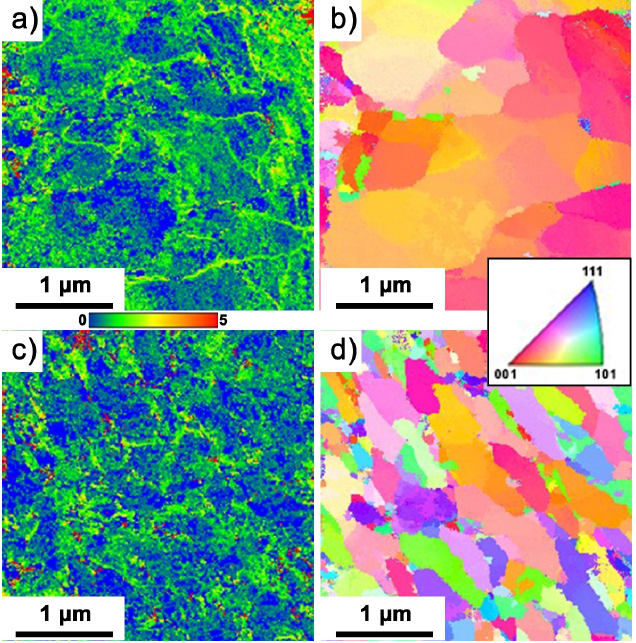
Figure 7. Lattice distortion for tubes processed with stationary ( a ) and rotating ( c ) mandrel and corresponding OIM maps colorized according to IPF for stationary ( b ) and rotating ( d ) mandrel. The results in Figure 7 agree well with previous results obtained from EBSD measure- ments. Larger subgrains of the size frequently exceeding 1 μ m divided by very low-angle boundaries were found in the sample processed with stationary mandrel. The microstruc- ture of the sample processed with rotating mandrel is composed of submicrometer grains divided predominantly by HAGBs. The grains are elongated, and the mean sizes evalu- ated by the same method as from EBSD are 800 nm and 400 nm, respectively, i.e., identical with data estimated from EBSD. Figure 8 displays the real microstructures of both samples. Elongated subgrains with a length of about 1 μ m were found in the sample processed with stationary mandrel (Figure 8a). The area denoted by a red circle in Figure 8b is shown as dark field image in Figure 8c formed by the selected diffracted beam on the inset in Figure 8b. It reveals that subgrains form grains with a size of several micrometers. The area denoted by a red square in Figure 8b was in- vestigated at higher magnification (Figure 8d) and the presence of dislocations predomi- nantly arranged into dislocation walls and subgrain boundaries was observed.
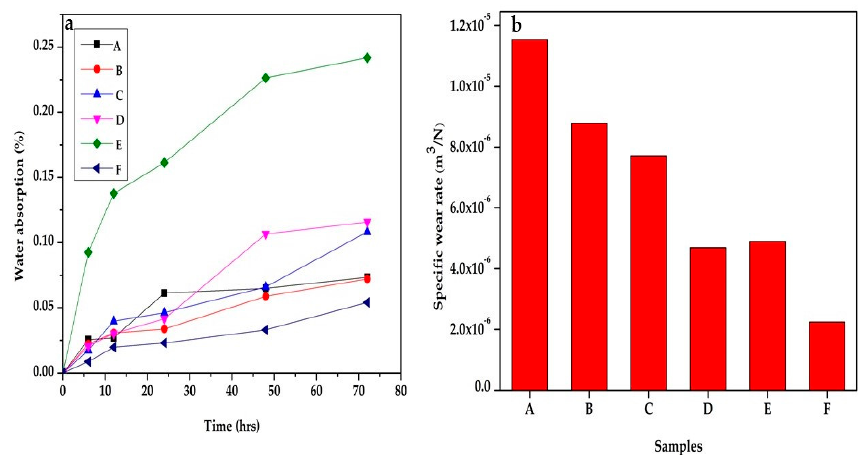
Figure 8. ( a ) Wear and ( b ) water absorption properties of samples A—92% polylactic acid (P)/8% chitin (C); B—92% P/6% C/2% starch (S); C— 92% P/4% C/4% S; D—92% P/2% C/6% S; E—92% P/8% S; F—100% P.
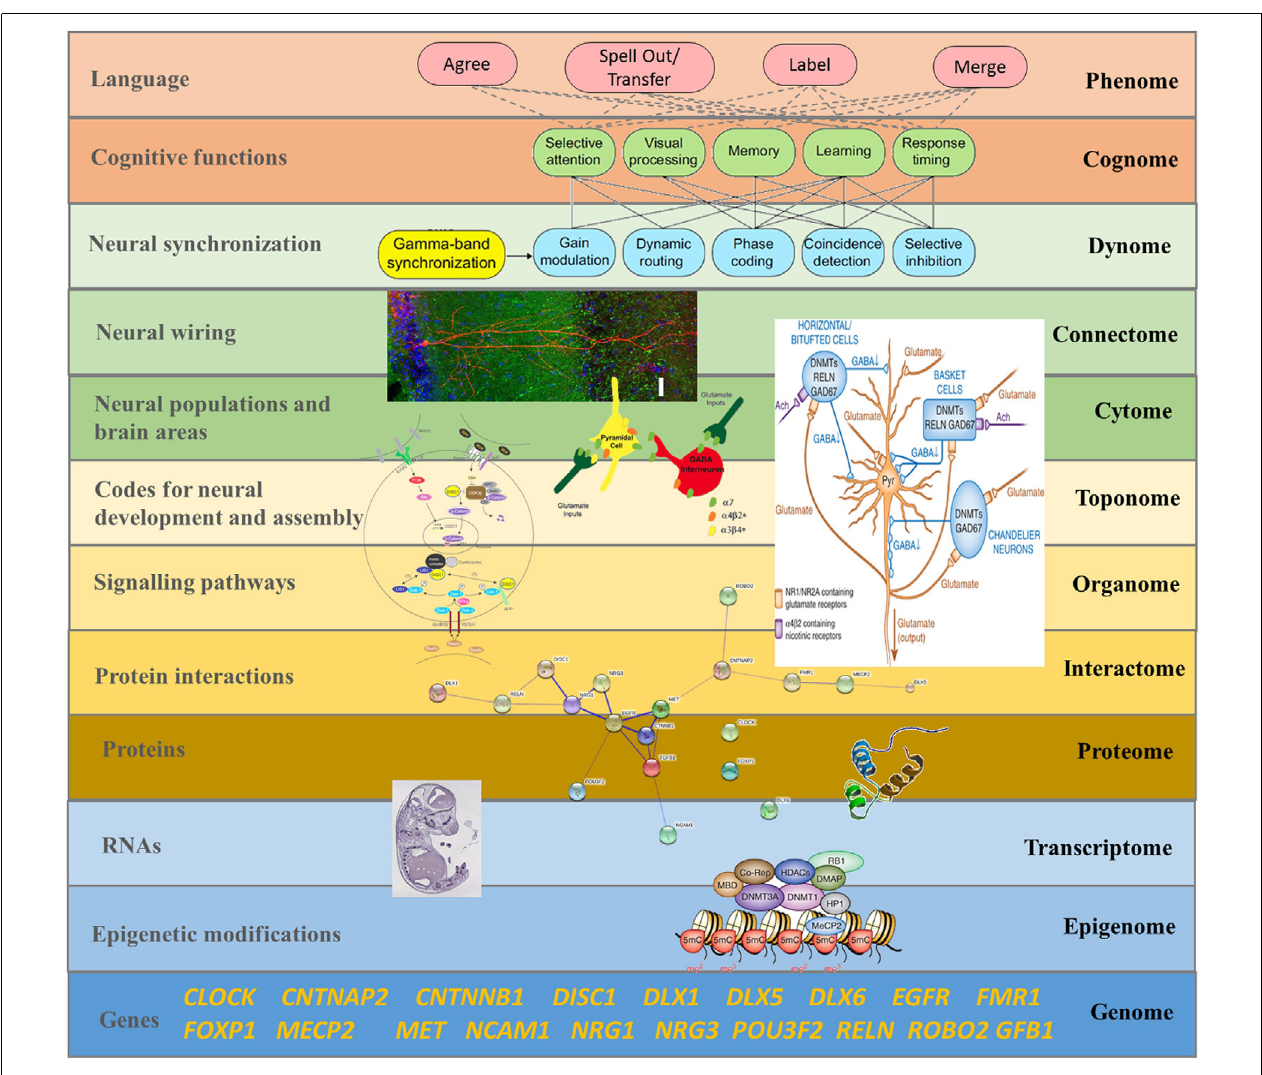
FIGURE 3 | The “Who” Question: a systems biology approach to language, focused on the dynamics of cellular and organismal function and on the (emergent) properties of the whole system, is suggested if one wants to understand how language emerges from these complex interactions (reproduced from Murphy and Benítez-Burraco, 2017; Figure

§ **Work item**:
Your answer must be one number: how many lines of the data contain "from".

§ **Response for this exercise**:
2